Pourquoi un système de santé publique ?
Notre critique des incohérences des autorités politiques et de santé durant la crise du Covid doit se fonder sur des revendications pour un système public de santé global, comme fondement d’une société juste et solidaire.
En Allemagne, en Autriche, aux Pays-Bas, des mouvements d’extrême droite conduisent les manifestations publiques contre les autorités. Si les manifestant·e·s recouvrent un spectre assez large et expriment d’autres tendances idéologiques (naturalistes et religieuses notamment), et un grand désarroi face aux errements des politiques sanitaires, le dénominateur commun reste majoritairement une méfiance par rapport au secteur public et une adhésion à une approche individualiste ou économiciste des questions sanitaires. Par exemple, en Suisse, onze conseillers·ères nationaux·ales non-vacciné·e·s sur douze sont membres de l’UDC.
Ces mouvements défendent une idéologie néolibérale classique en s’opposant à toute intervention publique dans un domaine considéré comme relevant principalement, voire exclusivement, du domaine privé.
En évoquant les « ségrégations », les mouvements anti-vaccins ignorent les conditions sociales. Or le temps et les conditions de travail, la motivation et le sens du travail, les déplacements professionnels, l’aménagement du territoire sont des composantes majeures de notre état de santé. Mêmes observations pour les conditions de logement et d’alimentation, le revenu réel, les loisirs et le temps libre. Le cadre d’une politique publique de santé dépasse donc largement le cadre du choix individuel d’un médecin, d’un médicament … ou d’une terrasse ! Les grandes ségrégations restent avant tout sociales et ne se réduisent pas à un état individuel, ou à la « liberté » ou au « droit » de choisir.
L’exemple du NHS
Lorsque le nouveau système de santé public (NHS) a été créé au Royaume-Uni en 1948, il introduisait les principes suivants : répondre aux besoins de chacun·e ; être entièrement gratuit et être basé sur les besoins médicaux et non sur la capacité du·de la patient·e à payer.
À partir de ce modèle, plusieurs aspects sont à considérer : prévention, soins, recherche, contrôle par les employé·e·s.
1 La prévention, dans une politique de santé holistique devrait être basée sur la multitude d’éléments qui entrent en ligne de compte : la prévention médicale, l’état de santé général (l’alimentation, le travail, le logement, les loisirs, le temps libre), l’éducation permanente sur tous les aspects scientifiques des maladies, du système immunitaire, de l’histoire des sciences (avec leurs réussites et leurs échecs), l’accès libre aux publications scientifiques, l’étude des différentes écoles médicales (« traditionnelles » et « alternatives » pour simplifier).
2 Les soins nécessitent un grand nombre d’infrastructures médicales (dispensaires, hôpitaux, pharmacies) et services (soins à domicile, centres psycho-sociaux) avec un maillage géographique très proche de toutes les populations. Ces infrastructures doivent bénéficier d’un personnel qualifié suffisant, bénéficiant de bonnes conditions de travail et d’une formation continue. Les soins ne doivent pas être appliqués avec une logique industrielle de rationalisation et d’économies. L’usage des médicaments et leurs traitements doivent également être transparents et ouverts à la critique en tenant compte des diverses expériences historiques.
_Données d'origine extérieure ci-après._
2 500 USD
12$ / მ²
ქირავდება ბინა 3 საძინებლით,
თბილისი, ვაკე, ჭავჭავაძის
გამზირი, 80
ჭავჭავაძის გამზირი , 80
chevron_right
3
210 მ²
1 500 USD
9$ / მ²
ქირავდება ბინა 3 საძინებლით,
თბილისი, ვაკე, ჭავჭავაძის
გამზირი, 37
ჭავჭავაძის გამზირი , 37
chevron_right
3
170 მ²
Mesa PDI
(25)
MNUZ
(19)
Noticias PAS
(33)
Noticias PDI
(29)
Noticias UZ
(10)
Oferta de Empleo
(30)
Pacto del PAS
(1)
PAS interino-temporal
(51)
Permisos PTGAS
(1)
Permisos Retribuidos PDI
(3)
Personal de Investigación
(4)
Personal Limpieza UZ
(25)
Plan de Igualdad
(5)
3 Le contrôle public des finances et la planification de toute l’industrie médicale (médicaments, équipements, recherche) est indispensable pour sortir tous ces secteurs vitaux de la logique du profit privé et permettre de définir et planifier des priorités. Cela doit s’accompagner par la fin des brevets, par une transparence complète sur toutes les recherches ainsi que l’intégration d’autres médecines et d’autres sources de connaissances que celles issues des grands laboratoires. La fin de la recherche et de la fabrication des armes chimiques et bactériologiques libérerait aussi d’immenses ressources à réattribuer à la santé et éviterait de grands risques sanitaires.
4 L’extension des droits des travailleurs·euses des secteurs de la santé, de l’industrie pharmaceutique et chimique rendraient possibles des contrôles étendus et permanents de la production, ce qui permettrait d’agir de manière préventive sur la préservation de l’environnement et de la biodiversité, la pollution de l’air, des eaux, de la nourriture et de l’habitat. Ainsi serait garanti un contrôle public plus large de toute la population.
À l’évidence, les oppositions vaccinales d’extrême droite ne peuvent être combattues par des arguments médicaux et de santé publique, ou par une information accrue. Si ces groupes demeurent numériquement trop importants, l’éradication de n’importe quel virus est impossible. Cela représente une menace sanitaire. S’imposera alors l’obligation de vaccination. L’Autriche et l’Allemagne se préparent déjà à l’appliquer.